Methotrexate is a synthetic folate antimetabolite and cell cycle specific for S phase which inhibits DNA synthesis, repair, and cellular replication. The action of methotrexate is caused by irreversible competitive inhibition of the dihydrofolate reductase enzyme, resulting in the interference of active tetrahydrofolate synthesis and later in inhibited purine and thymidylic acid synthesis, and thus inhibiting DNA synthesis, repair, and cellular replication.16–19 Therefore, actively proliferative tissues are more susceptible to the effects of this chemotherapeutic agent. When methotrexate is used in a higher dose, the drug produces several serious complications. The most common adverse complications of high-dose treatment include mucositis or ulcerative stomatitis, hepatotoxicity, nephrotoxicity, and bone marrow suppression, predisposing to severe infection and bleeding complications.20 An additional rare but important complication is the reaction of the central nervous system to methotrexate, especially when it is administered using an intrathecal route, including leukoencephalopathies and myelopathies.21
The risk of developing adverse toxicities of HD-MTX can be prevented by careful monitoring of plasma methotrexate level, aggressive intravenous hydration with alkalinization of urine, and concurrent use of leucovorin or folinic acid at the appropriate timing according to plasma methotrexate level nomogram.3,4 Since methotrexate can penetrate third-space fluids, such as pleural effusion or ascites, and exits slowly from these compartments as well as excretes through urine, delayed methotrexate clearance can cause serious adverse complications among patients with kidney dysfunction or third-space fluid accumulation or those receiving inadequate hydration. Evidence suggests that a less aggressive hydration regimen (1,500 mL/m2/day) was associated with higher plasma methotrexate levels at the end of infusion of HD-MTX (8 g/m2) among patients with osteosarcoma compared with a higher aggressive hydration regimen (2,000 mL/m2/day); however, there was no difference in the incidence of late eliminated methotrexate between the two hydration regimens.22 Many of the current pediatric protocols recommend a higher hydration strategy during HD-MTX administration, with at least 2 hours of aggressive hydration of a minimum of 200 mL/m2 hourly or 2,400–3,600 mL/m2/day beginning 12 hours before the start of HD-MTX and continuing for 24–48 hours or longer;3 however, the benefits of this aggressive hydration remain unclear.

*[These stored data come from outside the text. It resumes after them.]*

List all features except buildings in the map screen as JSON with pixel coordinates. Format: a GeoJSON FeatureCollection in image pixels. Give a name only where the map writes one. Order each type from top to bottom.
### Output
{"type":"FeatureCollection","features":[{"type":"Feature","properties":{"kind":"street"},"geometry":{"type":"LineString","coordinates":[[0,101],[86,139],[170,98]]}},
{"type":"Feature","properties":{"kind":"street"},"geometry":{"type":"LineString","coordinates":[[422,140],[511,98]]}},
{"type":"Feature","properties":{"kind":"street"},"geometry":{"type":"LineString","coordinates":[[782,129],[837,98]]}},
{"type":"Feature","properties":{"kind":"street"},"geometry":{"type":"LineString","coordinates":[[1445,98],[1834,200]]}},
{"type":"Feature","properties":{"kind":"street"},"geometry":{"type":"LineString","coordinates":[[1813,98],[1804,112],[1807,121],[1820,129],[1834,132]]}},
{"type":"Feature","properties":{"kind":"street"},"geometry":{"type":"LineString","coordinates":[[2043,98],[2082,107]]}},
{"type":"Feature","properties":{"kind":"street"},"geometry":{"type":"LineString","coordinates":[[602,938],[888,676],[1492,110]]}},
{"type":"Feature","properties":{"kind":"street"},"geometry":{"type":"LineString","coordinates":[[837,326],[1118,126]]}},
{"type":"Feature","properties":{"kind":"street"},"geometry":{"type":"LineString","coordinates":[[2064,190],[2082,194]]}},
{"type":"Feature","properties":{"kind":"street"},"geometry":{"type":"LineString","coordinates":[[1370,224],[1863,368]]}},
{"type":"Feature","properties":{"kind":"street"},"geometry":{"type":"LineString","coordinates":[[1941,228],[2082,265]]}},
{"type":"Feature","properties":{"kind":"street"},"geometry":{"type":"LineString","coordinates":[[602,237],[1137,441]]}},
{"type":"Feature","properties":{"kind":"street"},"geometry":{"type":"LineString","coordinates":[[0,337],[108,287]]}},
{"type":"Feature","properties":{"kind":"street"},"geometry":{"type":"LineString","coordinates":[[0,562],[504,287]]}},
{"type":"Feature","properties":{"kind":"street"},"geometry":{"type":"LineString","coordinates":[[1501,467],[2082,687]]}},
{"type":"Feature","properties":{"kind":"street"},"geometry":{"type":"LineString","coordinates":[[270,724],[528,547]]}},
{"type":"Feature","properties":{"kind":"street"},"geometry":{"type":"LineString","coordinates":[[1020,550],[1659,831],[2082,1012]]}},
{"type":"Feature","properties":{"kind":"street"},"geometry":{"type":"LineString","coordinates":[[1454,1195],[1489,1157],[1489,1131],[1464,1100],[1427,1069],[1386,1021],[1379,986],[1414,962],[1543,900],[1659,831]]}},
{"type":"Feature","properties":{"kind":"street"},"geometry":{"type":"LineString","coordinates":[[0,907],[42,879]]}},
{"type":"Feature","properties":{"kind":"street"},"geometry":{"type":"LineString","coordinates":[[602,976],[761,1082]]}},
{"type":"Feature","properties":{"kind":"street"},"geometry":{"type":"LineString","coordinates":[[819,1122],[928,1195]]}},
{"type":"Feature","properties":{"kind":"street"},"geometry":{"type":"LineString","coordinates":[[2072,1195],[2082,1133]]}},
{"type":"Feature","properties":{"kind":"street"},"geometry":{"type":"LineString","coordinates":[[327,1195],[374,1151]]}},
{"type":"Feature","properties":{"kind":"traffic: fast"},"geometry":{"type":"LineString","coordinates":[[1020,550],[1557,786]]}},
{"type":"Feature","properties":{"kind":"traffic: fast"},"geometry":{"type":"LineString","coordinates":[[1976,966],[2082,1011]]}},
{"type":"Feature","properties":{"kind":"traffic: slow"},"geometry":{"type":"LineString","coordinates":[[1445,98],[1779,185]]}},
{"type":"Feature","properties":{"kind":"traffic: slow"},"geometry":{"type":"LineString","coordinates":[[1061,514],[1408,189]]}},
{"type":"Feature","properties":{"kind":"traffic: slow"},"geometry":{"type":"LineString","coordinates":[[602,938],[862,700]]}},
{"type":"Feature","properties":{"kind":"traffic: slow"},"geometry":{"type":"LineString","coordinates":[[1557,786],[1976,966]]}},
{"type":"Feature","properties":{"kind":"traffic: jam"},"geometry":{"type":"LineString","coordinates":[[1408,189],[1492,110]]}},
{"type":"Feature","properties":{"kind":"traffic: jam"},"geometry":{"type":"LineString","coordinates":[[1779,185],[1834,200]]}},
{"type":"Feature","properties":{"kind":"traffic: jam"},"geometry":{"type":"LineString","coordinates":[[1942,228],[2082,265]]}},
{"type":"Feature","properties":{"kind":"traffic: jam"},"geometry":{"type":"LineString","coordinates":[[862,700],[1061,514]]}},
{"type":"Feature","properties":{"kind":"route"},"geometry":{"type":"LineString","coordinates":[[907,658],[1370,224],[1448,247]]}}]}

Although most research studies have focused on the efficacy of HD-MTX in cancer treatment, only a few reports have described the hydration strategy in preventing adverse complications of this chemotherapy.22–25 The strategies for intravenous hydration among patients receiving HD-MTX vary among different institutions and treatment protocols. In addition, some institutions, especially in developing countries, have limited monitoring of plasma methotrexate level, making the intravenous hydration management difficult, which, in turn, results in clinical symptoms of volume overload due to overhydration or HD-MTX-related toxicities due to underhydration. Our study aimed to evaluate the effect of intravenous hydration during HD-MTX administration on plasma methotrexate clearance, as well as adverse complications of HD-MTX among pediatric oncology patients. In addition, potential adverse events from aggressive hydration, including clinical symptoms of volume overload, were also reviewed.